▶ EXCERPTED TEXT
------------------------------

By Daniel Kapadia, founder of Mettle · Published June 22, 2026

Disclosure: Mettle is our product, and it's on this list — but as the review- and behavior-led option, not the deep-quant dashboard, and we rank it accordingly rather than first. Dedicated analytics platforms here go materially deeper on objective, auto-computed statistics than Mettle does. Every competitor claim links to its own materials, with unverified items flagged. Specs and prices are from each vendor's published materials as of June 2026 and change often.

Trade performance analytics turn your raw fills into the numbers that tell you whether you have an edge: win rate, profit factor, expectancy, R-multiples, equity curves, drawdown, and slicing by time, symbol, setup, and tag. The strongest tools auto-import from your broker and compute these objectively from execution data, so the analysis doesn't depend on what you remember. They differ mainly on import breadth, depth of slicing, asset coverage, and how much they lean into psychology versus pure quant.

How we evaluated these trade analytics tools

We weighted objective, auto-computed depth: how many metrics, how granular the slicing, how broad the broker auto-import, and how much asset coverage. We treated psychology and review features as a plus but not the main axis — that's a separate category — and we flagged where a tool is narrow on asset class or relies on manual entry.

Trade analytics comparison

Specs and prices are from each vendor's own materials, June 2026 — verify before you buy.

Tool Analytics depth Notable Best for Starting price
TradesViz Deepest: 600+ stats, ~500 charts, plain-English AI Q&A Free tier, all-asset on Pro Data-hungry traders who want the most slicing per dollar Free tier; low-cost Pro
TraderSync 40+ customizable metrics, MFE/MAE, widest auto-import 900+ brokers/exchanges Multi-broker/multi-asset traders See vendor
TradeZella Clean suite around a single "Zella Score" + backtesting Calendar P&L, R-multiple views All-in-one analytics + journaling + backtesting See vendor
Tradervue 100+ advanced reports, MFE/MAE, mentor sharing Industry-standard reporting Equity/options traders + coach-shared journals See vendor
Trademetria Multi-asset consolidation, strong options/spread analytics Real-time Greeks, spread merge Options/multi-market traders Free tier
Chartlog Clean setup-centric analytics for US equities/options TradingView chart per trade US stock/options day traders who want simplicity See vendor
Edgewonk R-multiple edge math + discipline analytics Tiltmeter alongside stats Discretionary traders wanting quant + psychology See vendor
StonkJournal Basic stats, free, manual entry Free forever, multi-filter stacking Budget traders who want a free manual log Free
Mettle Review/behavior-led, partly self-reported Cass weekly review, behavioral tags Traders who want reflection around the numbers Free to start, no card

TradesViz

TradesViz is the deepest pure-quant option: it markets 600+ stats and metrics and hundreds of charts including MFE/MAE, R/R, running P&L, and options Greeks, plus an AI Q&A that lets you ask in plain English, like "show me my best trades on Mondays" [1]. There's a free Basic tier (stocks only) and a low-cost Pro adding all assets and the AI features [2]. Best value for data-hungry traders.

------------------------------

▶ PROVIDED DATA
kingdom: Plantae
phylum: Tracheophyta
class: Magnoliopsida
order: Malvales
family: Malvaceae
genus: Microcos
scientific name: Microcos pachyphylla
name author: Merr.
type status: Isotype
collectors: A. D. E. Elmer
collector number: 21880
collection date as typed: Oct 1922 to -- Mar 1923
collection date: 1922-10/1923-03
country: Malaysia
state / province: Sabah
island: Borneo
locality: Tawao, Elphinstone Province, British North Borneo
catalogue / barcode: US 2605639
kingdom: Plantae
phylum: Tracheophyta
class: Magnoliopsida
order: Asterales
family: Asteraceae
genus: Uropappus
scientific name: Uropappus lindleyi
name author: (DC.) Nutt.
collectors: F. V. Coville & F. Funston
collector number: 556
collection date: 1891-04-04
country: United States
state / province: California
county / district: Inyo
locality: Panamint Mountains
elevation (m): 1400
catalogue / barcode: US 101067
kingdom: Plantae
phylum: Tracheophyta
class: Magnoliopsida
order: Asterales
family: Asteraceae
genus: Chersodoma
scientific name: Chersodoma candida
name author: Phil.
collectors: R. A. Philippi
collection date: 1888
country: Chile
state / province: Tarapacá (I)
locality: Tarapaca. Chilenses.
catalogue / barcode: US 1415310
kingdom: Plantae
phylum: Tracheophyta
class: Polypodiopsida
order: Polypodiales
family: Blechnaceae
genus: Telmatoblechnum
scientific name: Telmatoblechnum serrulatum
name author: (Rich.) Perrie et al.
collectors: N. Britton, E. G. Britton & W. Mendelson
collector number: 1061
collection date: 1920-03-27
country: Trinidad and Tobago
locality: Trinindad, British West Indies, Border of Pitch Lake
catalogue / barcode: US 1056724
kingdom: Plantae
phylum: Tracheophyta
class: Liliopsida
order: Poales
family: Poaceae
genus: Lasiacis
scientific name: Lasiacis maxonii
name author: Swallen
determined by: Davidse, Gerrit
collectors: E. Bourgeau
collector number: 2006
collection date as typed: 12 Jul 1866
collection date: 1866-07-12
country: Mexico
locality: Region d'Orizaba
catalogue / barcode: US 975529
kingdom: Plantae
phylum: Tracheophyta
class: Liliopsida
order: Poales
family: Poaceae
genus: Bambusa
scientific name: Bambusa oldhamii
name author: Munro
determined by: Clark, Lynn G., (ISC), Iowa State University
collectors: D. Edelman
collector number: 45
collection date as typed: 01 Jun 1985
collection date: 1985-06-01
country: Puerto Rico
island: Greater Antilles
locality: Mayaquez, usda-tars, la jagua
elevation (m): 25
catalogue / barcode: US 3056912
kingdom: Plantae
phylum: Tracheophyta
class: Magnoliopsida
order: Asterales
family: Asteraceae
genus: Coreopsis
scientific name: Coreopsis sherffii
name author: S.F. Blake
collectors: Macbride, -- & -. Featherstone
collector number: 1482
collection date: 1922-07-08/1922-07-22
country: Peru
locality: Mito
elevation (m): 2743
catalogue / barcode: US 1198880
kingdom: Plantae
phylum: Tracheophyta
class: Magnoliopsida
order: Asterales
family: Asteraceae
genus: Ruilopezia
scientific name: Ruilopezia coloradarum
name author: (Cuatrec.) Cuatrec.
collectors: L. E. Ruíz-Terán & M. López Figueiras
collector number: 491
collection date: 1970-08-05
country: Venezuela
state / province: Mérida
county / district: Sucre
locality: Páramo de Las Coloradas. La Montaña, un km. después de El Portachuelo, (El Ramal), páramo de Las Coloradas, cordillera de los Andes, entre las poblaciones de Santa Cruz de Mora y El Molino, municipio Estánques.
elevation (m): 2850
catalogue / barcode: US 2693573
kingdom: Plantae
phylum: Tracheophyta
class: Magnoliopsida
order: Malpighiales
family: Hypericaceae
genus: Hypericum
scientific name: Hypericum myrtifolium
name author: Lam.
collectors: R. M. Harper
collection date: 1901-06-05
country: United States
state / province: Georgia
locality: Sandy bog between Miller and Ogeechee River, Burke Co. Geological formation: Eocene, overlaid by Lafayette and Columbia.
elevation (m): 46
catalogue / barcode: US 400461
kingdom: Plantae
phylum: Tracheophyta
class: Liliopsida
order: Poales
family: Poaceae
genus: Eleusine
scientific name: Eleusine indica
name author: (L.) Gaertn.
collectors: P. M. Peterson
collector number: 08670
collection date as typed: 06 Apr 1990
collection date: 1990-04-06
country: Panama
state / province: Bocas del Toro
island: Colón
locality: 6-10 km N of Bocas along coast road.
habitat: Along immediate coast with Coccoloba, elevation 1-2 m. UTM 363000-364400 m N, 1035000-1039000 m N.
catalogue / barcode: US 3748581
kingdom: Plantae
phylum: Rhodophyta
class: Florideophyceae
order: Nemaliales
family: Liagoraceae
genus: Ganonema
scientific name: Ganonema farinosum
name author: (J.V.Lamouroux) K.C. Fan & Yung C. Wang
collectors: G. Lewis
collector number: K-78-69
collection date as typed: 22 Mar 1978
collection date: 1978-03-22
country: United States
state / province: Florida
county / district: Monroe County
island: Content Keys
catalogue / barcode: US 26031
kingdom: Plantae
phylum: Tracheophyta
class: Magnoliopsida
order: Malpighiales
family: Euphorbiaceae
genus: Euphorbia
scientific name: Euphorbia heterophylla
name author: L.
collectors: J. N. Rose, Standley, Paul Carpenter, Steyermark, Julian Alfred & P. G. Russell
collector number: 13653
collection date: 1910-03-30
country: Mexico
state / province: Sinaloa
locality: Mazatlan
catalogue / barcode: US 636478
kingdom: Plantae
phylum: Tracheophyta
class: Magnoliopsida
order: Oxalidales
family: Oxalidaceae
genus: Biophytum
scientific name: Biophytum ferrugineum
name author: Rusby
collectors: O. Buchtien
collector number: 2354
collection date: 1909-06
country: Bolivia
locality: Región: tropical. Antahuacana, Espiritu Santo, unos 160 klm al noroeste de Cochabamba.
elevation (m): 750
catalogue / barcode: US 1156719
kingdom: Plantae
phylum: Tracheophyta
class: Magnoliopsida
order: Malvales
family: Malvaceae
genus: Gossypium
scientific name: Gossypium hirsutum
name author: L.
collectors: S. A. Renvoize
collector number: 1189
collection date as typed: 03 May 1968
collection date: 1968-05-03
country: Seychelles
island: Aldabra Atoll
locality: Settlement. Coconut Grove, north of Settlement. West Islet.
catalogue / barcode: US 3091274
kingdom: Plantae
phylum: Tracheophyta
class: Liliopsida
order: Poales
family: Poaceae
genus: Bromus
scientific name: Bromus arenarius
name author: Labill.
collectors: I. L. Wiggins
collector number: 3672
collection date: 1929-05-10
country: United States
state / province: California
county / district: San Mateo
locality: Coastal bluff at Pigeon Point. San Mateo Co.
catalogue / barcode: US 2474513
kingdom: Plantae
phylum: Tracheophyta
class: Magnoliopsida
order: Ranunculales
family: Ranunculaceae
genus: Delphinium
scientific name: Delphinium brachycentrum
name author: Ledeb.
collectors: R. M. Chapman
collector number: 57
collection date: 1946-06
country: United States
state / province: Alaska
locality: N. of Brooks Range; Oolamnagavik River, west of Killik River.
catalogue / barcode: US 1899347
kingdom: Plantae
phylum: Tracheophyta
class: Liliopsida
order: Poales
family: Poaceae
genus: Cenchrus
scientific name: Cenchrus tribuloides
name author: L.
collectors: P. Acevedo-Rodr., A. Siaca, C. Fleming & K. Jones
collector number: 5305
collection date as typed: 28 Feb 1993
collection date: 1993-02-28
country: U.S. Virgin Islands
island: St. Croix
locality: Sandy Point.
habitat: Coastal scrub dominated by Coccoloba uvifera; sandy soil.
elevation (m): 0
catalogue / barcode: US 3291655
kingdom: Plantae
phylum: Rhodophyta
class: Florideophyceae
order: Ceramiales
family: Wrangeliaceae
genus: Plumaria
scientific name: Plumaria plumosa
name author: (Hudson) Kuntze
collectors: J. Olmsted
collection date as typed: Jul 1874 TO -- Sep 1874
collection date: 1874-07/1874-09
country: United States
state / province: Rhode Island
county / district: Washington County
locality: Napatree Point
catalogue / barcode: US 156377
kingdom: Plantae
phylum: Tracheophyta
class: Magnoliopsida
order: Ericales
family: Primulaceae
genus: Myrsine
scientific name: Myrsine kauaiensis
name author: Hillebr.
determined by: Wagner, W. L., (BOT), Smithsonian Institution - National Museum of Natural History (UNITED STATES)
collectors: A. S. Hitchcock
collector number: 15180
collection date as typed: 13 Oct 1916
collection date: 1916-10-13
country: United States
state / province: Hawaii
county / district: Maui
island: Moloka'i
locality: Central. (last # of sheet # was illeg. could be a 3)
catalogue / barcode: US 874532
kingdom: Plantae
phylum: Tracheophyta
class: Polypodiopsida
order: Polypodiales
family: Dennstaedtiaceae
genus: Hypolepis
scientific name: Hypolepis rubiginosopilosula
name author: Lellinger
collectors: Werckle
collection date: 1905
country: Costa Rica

------------------------------

▶ ASSIGNMENT 1
In the trade analytics article, which assets does TradesViz's free Basic tier cover?
▶ ASSIGNMENT 2
Copy the part of the trade analytics article between "Trade performance analytics" and "on manual entry.", inclusive.

▶ EXERCISE OUTPUT 1
Stocks only.

▶ EXERCISE OUTPUT 2
Trade performance analytics turn your raw fills into the numbers that tell you whether you have an edge: win rate, profit factor, expectancy, R-multiples, equity curves, drawdown, and slicing by time, symbol, setup, and tag. The strongest tools auto-import from your broker and compute these objectively from execution data, so the analysis doesn't depend on what you remember. They differ mainly on import breadth, depth of slicing, asset coverage, and how much they lean into psychology versus pure quant.

How we evaluated these trade analytics tools

We weighted objective, auto-computed depth: how many metrics, how granular the slicing, how broad the broker auto-import, and how much asset coverage. We treated psychology and review features as a plus but not the main axis — that's a separate category — and we flagged where a tool is narrow on asset class or relies on manual entry.